THE topic of 2020 and beyond is the response to the Covid 19 pandemic. The Government lockdowns devastated the economy and stocks. Fiscal and monetary stimulus boosted the economy and stocks faster than anyone expected. Global Governments created a micro Depression in March by shutting down the economy and then injected Trillions in stimulus money to replace lost consumption and partially preserve the labor force. Now that the vast majority of stimulus money has been consumed, helping to generate a record 32% US GDP growth in the 3rd quarter, the economy is now slowing again just as Covid is spiking worldwide ahead of a bleak winter infection season. The Good news is that each new wave of higher infections has correlated with relatively lower hospitalizations and far lower fatalities. Treatments have improved, but more importantly the age group exposed has shifted to the less risky younger age groups. Between May and August the number of new Covid cases in the over 80 age group fell 50%, but cases of those in their 20’s doubled. Regeneron may be great, but the seniors have learned a new trick in keeping their distance.
This is not a US centric virus, as evidenced by the 2nd wave of the pandemic in Europe that has been even more rampant than in the US. All of Europe, the UK, Russia and formerly untouched Ireland are all experiencing an explosion of cases that have triggered a major new wave of economic lockdowns. The failure to pass stimulus in the US and our recent rise in hospitalizations have created modest downward pressure on our stock market. However, it’s the European Government restrictions that have triggered the majority of the current October stock market correction around the world. Should South Korea, Japan and China also report a sudden rise and new lockdowns, then global stocks would enter a short term panic phase. So far, the more modest Asian 2nd wave peaked in August with no signs yet of a winter resurgence.

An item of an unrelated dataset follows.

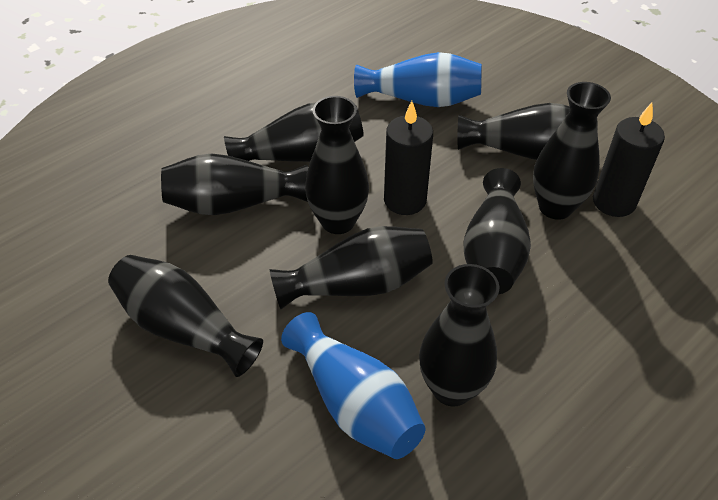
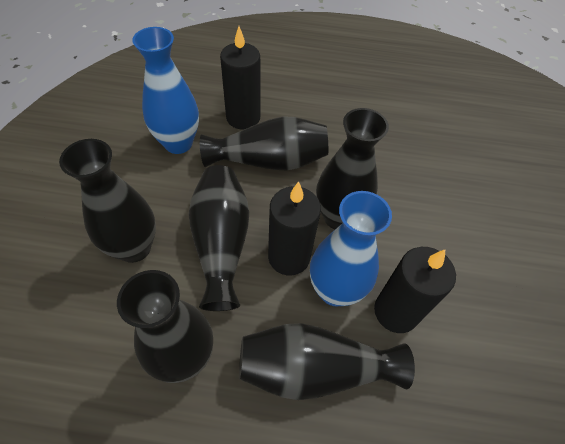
black candle: [384,101,433,215] [593,103,665,217] = 2 -> [220,26,260,130] [268,181,321,275] [374,247,456,333] = 3
black vase: [108,255,263,377] [161,154,308,215] [224,102,364,162] [270,226,433,309] [305,96,369,234] [419,264,499,406] [458,103,598,160] [463,168,531,294] [533,82,611,220] = 9 -> [59,139,156,263] [117,270,213,383] [189,165,249,311] [200,117,328,170] [239,323,415,400] [316,108,389,229] = 6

An expected record economic rebound in the US and around the Globe in the 3rd quarter is quickly rolling over with estimates migrating closer to zero growth by year end. Yet we still maintain a buy the dips equity market posture, especially if we move into the 11 to 18% correction zone. Smart money knows that the more the economy slows, the greater will be the eventual Fiscal and monetary stimulus provided. For Europe, relief should arrive before year end. In the US it may be stalled until the end of January, but investors will anticipate this confident eventuality and prevent stocks form falling too far. Our technical indicators (below) reached extremely overbought Call option buying in mid October that may require another week or two lower in stocks to reach oversold levels for an optimal entry for investors. The economic outlook by mid 2021 or earlier looks very strong with plenty of Central Bank and Fiscal support, so lower stocks this quarter are an opportunity to buy tech pullbacks and value stock laggards that remain severely depressed.